Book Description
A series of 17 letters, dated Dec. 12, 1774 - April 3, 1775, originally published in the Massachusetts Gazette and Post-boy.
Author : Daniel Leonard
Publisher :
Page : 140 pages
File Size : 22,70 MB
Release : 1776
Category : Massachusetts
ISBN :
A series of 17 letters, dated Dec. 12, 1774 - April 3, 1775, originally published in the Massachusetts Gazette and Post-boy.
Author : Daniel Leonard
Publisher :
Page : 124 pages
File Size : 14,3 MB
Release : 1776
Category : Massachusetts
ISBN :
Author :
Publisher :
Page : 128 pages
File Size : 26,76 MB
Release : 1775
Category :
ISBN :
Author :
Publisher :
Page : pages
File Size : 45,47 MB
Release : 1776
Category :
ISBN :
Author : John Adams
Publisher : Boston : Hews & Goss
Page : 328 pages
File Size : 28,63 MB
Release : 1819
Category : Digital images
ISBN :
Published on the eve of the American Revolution, this volume of essays contains John Adams' earliest thoughts on the American republic. Adams attacks essays by Daniel Leonard that assert that the British Parliament had absolute control over the colonies. Adams thoroughly refutes Leonard's essays and then launches into a learned and nuanced counterargument. Using his deep knowledge of English and colonial legal history, Adams proves decisively that the British Parliament's jurisdiction is limited to domestic affairs. The colonies were connected to Britain only through the king.

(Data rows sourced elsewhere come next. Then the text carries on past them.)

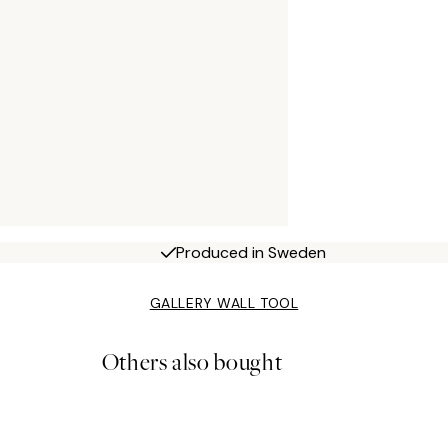
Produced in Sweden
GALLERY WALL TOOL
Others also bought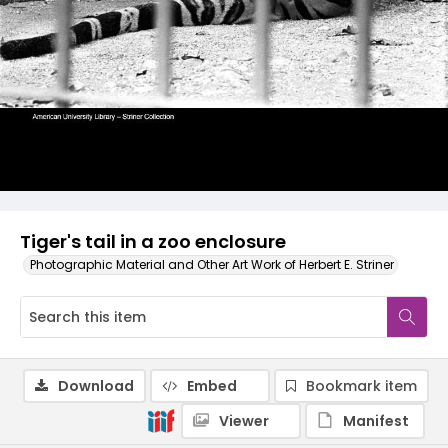
Tiger's tail in a zoo enclosure
Photographic Material and Other Art Work of Herbert E. Striner
Download
Embed
Bookmark item
Viewer
Manifest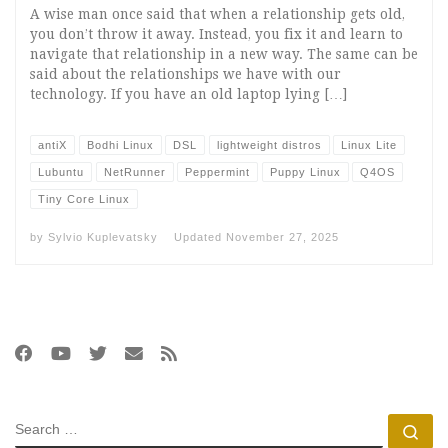
A wise man once said that when a relationship gets old,
you don’t throw it away. Instead, you fix it and learn to
navigate that relationship in a new way. The same can be
said about the relationships we have with our
technology. If you have an old laptop lying […]
antiX
Bodhi Linux
DSL
lightweight distros
Linux Lite
Lubuntu
NetRunner
Peppermint
Puppy Linux
Q4OS
Tiny Core Linux
by
Sylvio Kuplevatsky
Updated
November 27, 2025
SEARCH
Se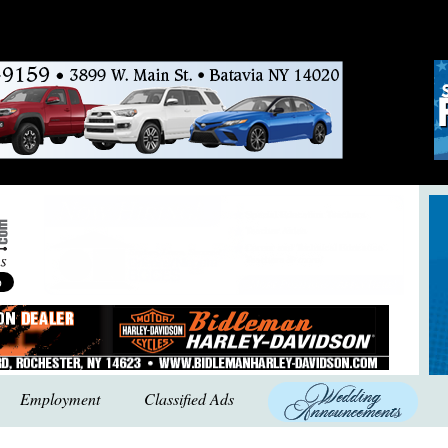
Employment
Classified Ads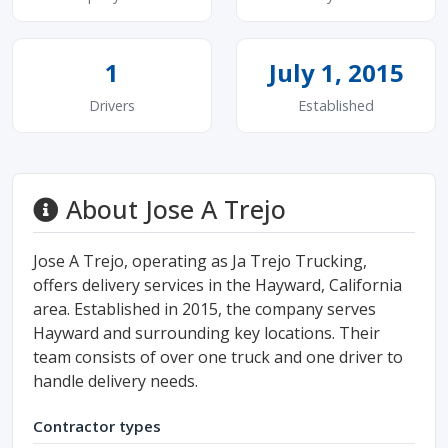
1
July 1, 2015
Drivers
Established
About Jose A Trejo
Jose A Trejo, operating as Ja Trejo Trucking,
offers delivery services in the Hayward, California
area. Established in 2015, the company serves
Hayward and surrounding key locations. Their
team consists of over one truck and one driver to
handle delivery needs.
Contractor types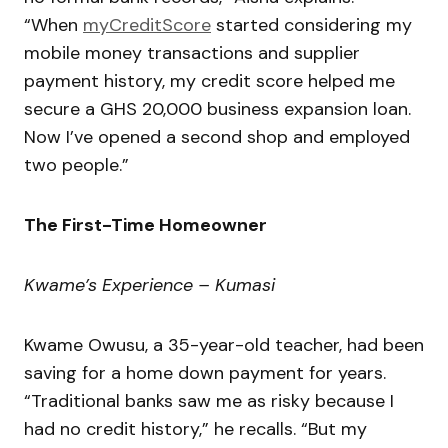
“When
myCreditScore
started considering my
mobile money transactions and supplier
payment history, my credit score helped me
secure a GHS 20,000 business expansion loan.
Now I’ve opened a second shop and employed
two people.”
The First-Time Homeowner
Kwame’s Experience – Kumasi
Kwame Owusu, a 35-year-old teacher, had been
saving for a home down payment for years.
“Traditional banks saw me as risky because I
had no credit history,” he recalls. “But my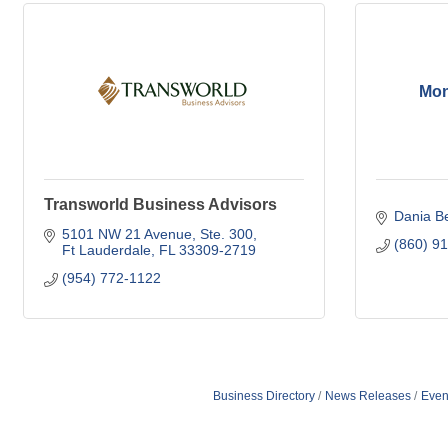
Mon
Transworld Business Advisors
Dania B
5101 NW 21 Avenue
Ste. 300
(860) 9
Ft Lauderdale
FL
33309-2719
(954) 772-1122
Business Directory
News Releases
Even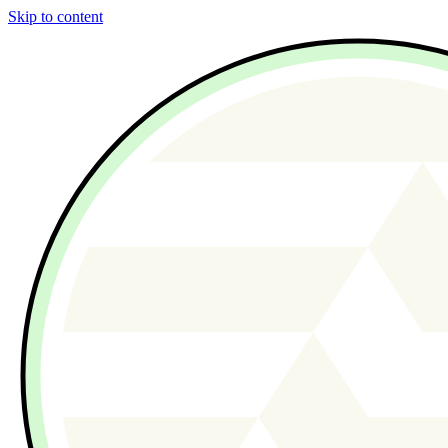
Skip to content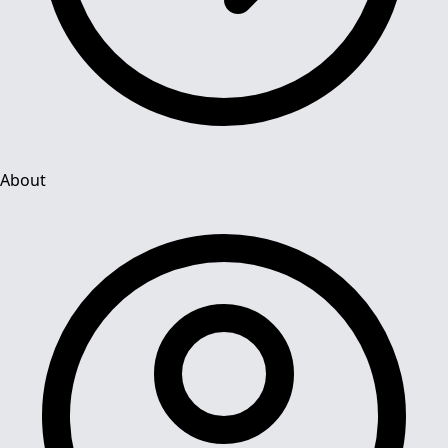
About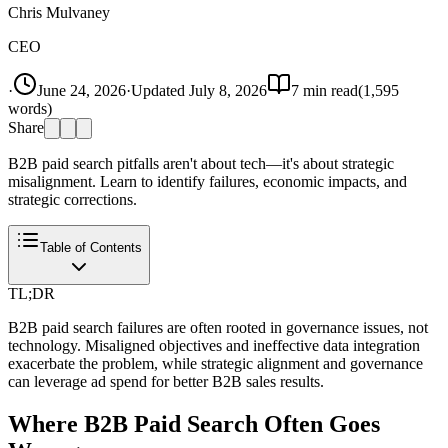
Chris Mulvaney
CEO
·
June 24, 2026
·
Updated
July 8, 2026
7
min read
(
1,595
words)
Share
B2B paid search pitfalls aren't about tech—it's about strategic
misalignment. Learn to identify failures, economic impacts, and
strategic corrections.
Table of Contents
TL;DR
B2B paid search failures are often rooted in governance issues, not
technology. Misaligned objectives and ineffective data integration
exacerbate the problem, while strategic alignment and governance
can leverage ad spend for better B2B sales results.
Where B2B Paid Search Often Goes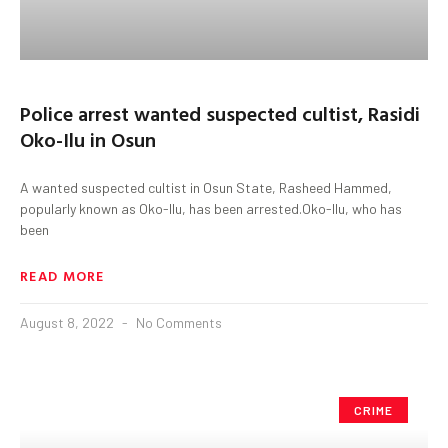
Police arrest wanted suspected cultist, Rasidi
Oko-Ilu in Osun
A wanted suspected cultist in Osun State, Rasheed Hammed,
popularly known as Oko-Ilu, has been arrested.Oko-Ilu, who has
been
READ MORE
August 8, 2022
No Comments
CRIME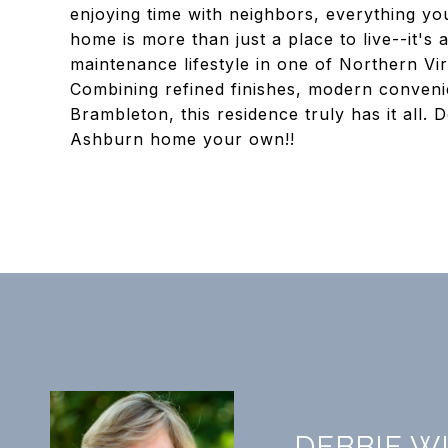
enjoying time with neighbors, everything you 
home is more than just a place to live--it's
maintenance lifestyle in one of Northern Vir
Combining refined finishes, modern conveni
Brambleton, this residence truly has it all.
Ashburn home your own!!
DEBBIE W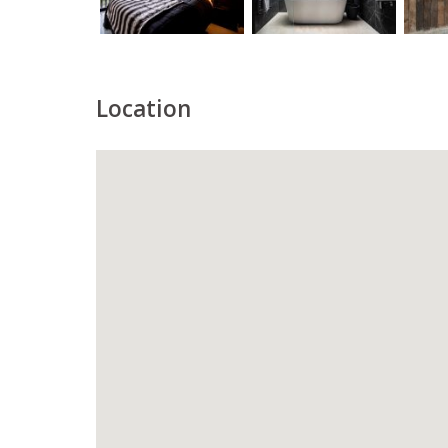
Location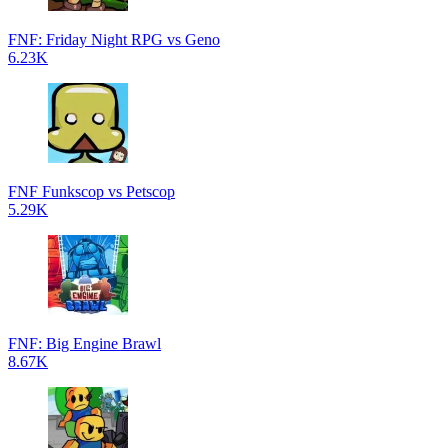
FNF: Friday Night RPG vs Geno
6.23K
FNF Funkscop vs Petscop
5.29K
FNF: Big Engine Brawl
8.67K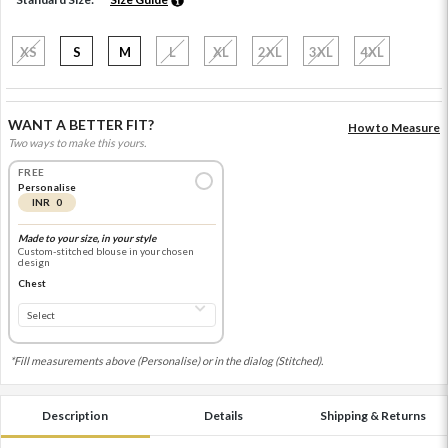
XS
S
M
L
XL
2XL
3XL
4XL
WANT A BETTER FIT?
How to Measure
Two ways to make this yours.
FREE
Personalise
INR 0
Made to your size, in your style
Custom-stitched blouse in your chosen
design
Chest
*Fill measurements above (Personalise) or in the dialog (Stitched).
Description
Details
Shipping & Returns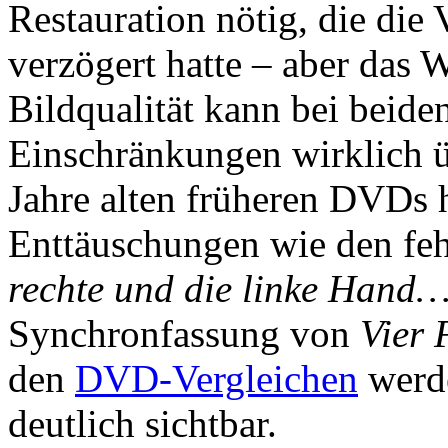
Restauration nötig, die die
verzögert hatte – aber das W
Bildqualität kann bei beiden
Einschränkungen wirklich üb
Jahre alten früheren DVDs
Enttäuschungen wie den feh
rechte und die linke Hand
Synchronfassung von
Vier 
den
DVD-Vergleichen
werde
deutlich sichtbar.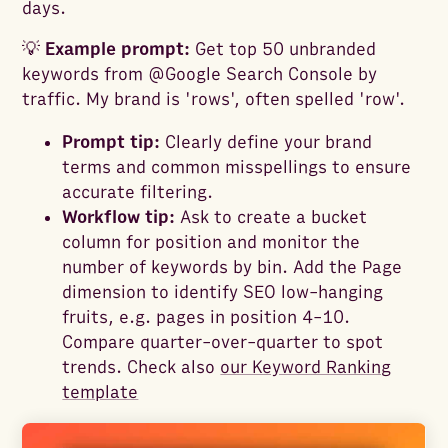
days.
💡
Example prompt:
Get top 50 unbranded
keywords from @Google Search Console by
traffic. My brand is 'rows', often spelled 'row'.
Prompt tip:
Clearly define your brand
terms and common misspellings to ensure
accurate filtering.
Workflow tip:
Ask to create a bucket
column for position and monitor the
number of keywords by bin. Add the Page
dimension to identify SEO low-hanging
fruits, e.g. pages in position 4-10.
Compare quarter-over-quarter to spot
trends. Check also
our Keyword Ranking
template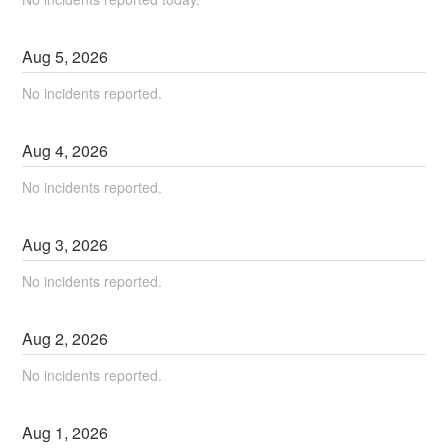
Aug
5
,
2026
No incidents reported.
Aug
4
,
2026
No incidents reported.
Aug
3
,
2026
No incidents reported.
Aug
2
,
2026
No incidents reported.
Aug
1
,
2026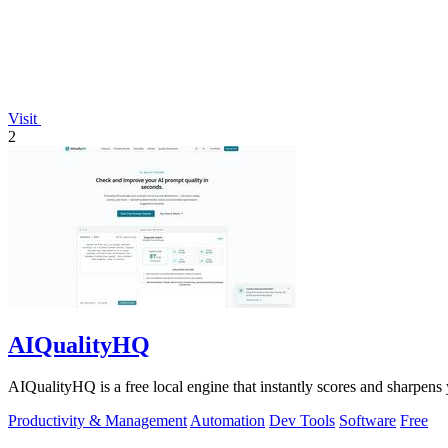
Visit
2
AIQualityHQ
AIQualityHQ is a free local engine that instantly scores and sharpens 
Productivity & Management
Automation
Dev Tools
Software
Free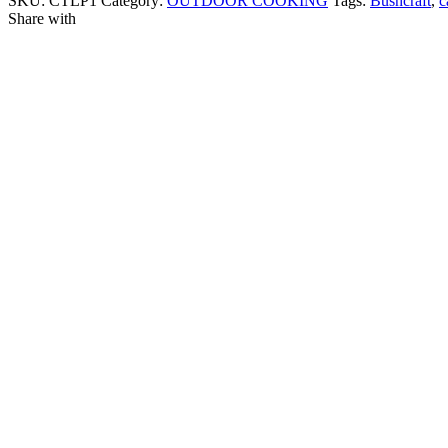
SKU:
CTLP1
Category:
OUTDOOR COOKING
Tags:
Bushcraft
,
c
Share with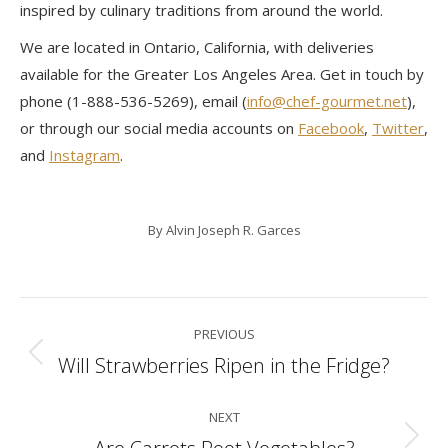
inspired by culinary traditions from around the world.
We are located in Ontario, California, with deliveries
available for the Greater Los Angeles Area. Get in touch by
phone (1-888-536-5269), email (
info@chef-gourmet.net
),
or through our social media accounts on
Facebook
,
Twitter
,
and
Instagram
.
By
Alvin Joseph R. Garces
Post
PREVIOUS
navigation
Will Strawberries Ripen in the Fridge?
Previous
post:
NEXT
Next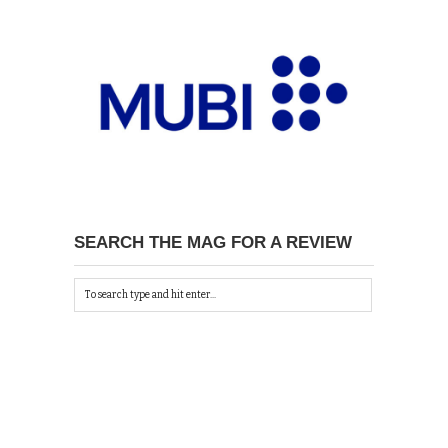
SEARCH THE MAG FOR A REVIEW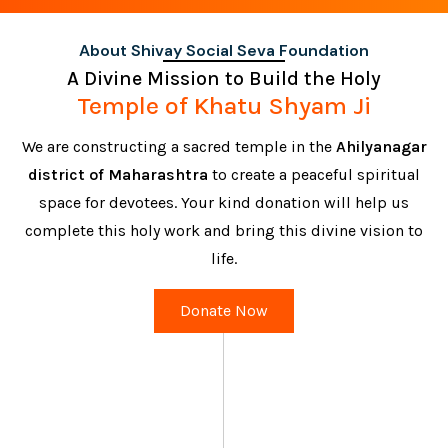
About Shivay Social Seva Foundation
A Divine Mission to Build the Holy
Temple of Khatu Shyam Ji
We are constructing a sacred temple in the
Ahilyanagar
district of Maharashtra
to create a peaceful spiritual
space for devotees. Your kind donation will help us
complete this holy work and bring this divine vision to
life.
Donate Now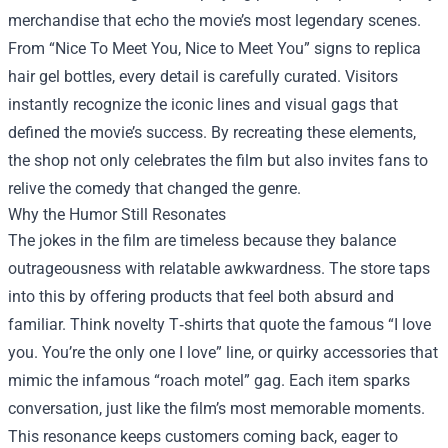
merchandise that echo the movie’s most legendary scenes.
From “Nice To Meet You, Nice to Meet You” signs to replica
hair gel bottles, every detail is carefully curated. Visitors
instantly recognize the iconic lines and visual gags that
defined the movie’s success. By recreating these elements,
the shop not only celebrates the film but also invites fans to
relive the comedy that changed the genre.
Why the Humor Still Resonates
The jokes in the film are timeless because they balance
outrageousness with relatable awkwardness. The store taps
into this by offering products that feel both absurd and
familiar. Think novelty T‑shirts that quote the famous “I love
you. You’re the only one I love” line, or quirky accessories that
mimic the infamous “roach motel” gag. Each item sparks
conversation, just like the film’s most memorable moments.
This resonance keeps customers coming back, eager to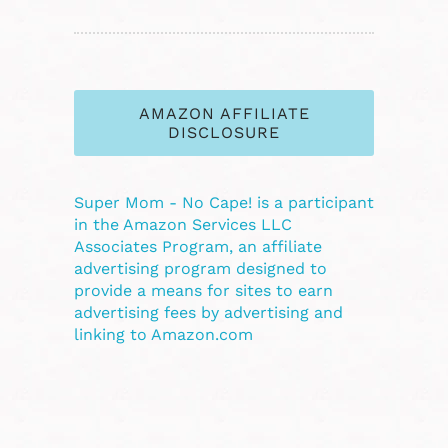
AMAZON AFFILIATE
DISCLOSURE
Super Mom - No Cape! is a participant
in the Amazon Services LLC
Associates Program, an affiliate
advertising program designed to
provide a means for sites to earn
advertising fees by advertising and
linking to Amazon.com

Author : Massachusettensis
Publisher :
Page : 128 pages
File Size : 13,80 MB
Release : 2009-01-01
Category : History
ISBN : 9781409959052
Daniel Leonard (1740-1829) was an American loyalist lawyer and essayist. He trained as a lawyer and joined the Loyalist cause during the American Revolution. He wrote 17 articles for the Massachusetts Gazette, using the pseudonym "Massachusettensis. " With the increase in revolutionary activity he was forced into exile. He later became the Chief Justice of Bermuda.
Author : DANIEL. LEONARD
Publisher : Gale Ecco, Print Editions
Page : 126 pages
File Size : 18,47 MB
Release : 2018-04-24
Category :
ISBN : 9781385554784
The 18th century was a wealth of knowledge, exploration and rapidly growing technology and expanding record-keeping made possible by advances in the printing press. In its determination to preserve the century of revolution, Gale initiated a revolution of its own: digitization of epic proportions to preserve these invaluable works in the largest archive of its kind. Now for the first time these high-quality digital copies of original 18th century manuscripts are available in print, making them highly accessible to libraries, undergraduate students, and independent scholars. Delve into what it was like to live during the eighteenth century by reading the first-hand accounts of everyday people, including city dwellers and farmers, businessmen and bankers, artisans and merchants, artists and their patrons, politicians and their constituents. Original texts make the American, French, and Industrial revolutions vividly contemporary. ++++ The below data was compiled from various identification fields in the bibliographic record of this title. This data is provided as an additional tool in helping to insure edition identification: ++++ British Library T100537 Person of honor upon the spot = Daniel Leonard. A series of 17 letters originally published in the 'Massachusetts Gazette and Post-boy'. The first eight letters were first published in book form as 'The present political state of Massachusetts Bay' New [London]: Boston printed: London reprinted for J. Mathews, 1776. viii,118p.; 8°
Author : Daniel Leonard
Publisher :
Page : 118 pages
File Size : 29,47 MB
Release : 1776
Category : Massachusetts
ISBN :
Author : Daniel Leonard
Publisher :
Page : 0 pages
File Size : 29,71 MB
Release : 1972
Category :
ISBN :
Author : David Mellinkoff
Publisher : Wipf and Stock Publishers
Page : 540 pages
File Size : 49,83 MB
Release : 2004-05-13
Category : Social Science
ISBN : 1592446906
This book tells what the language of the law is, how it got that way and how it works out in the practice. The emphasis is more historical than philosophical, more practical than pedantic.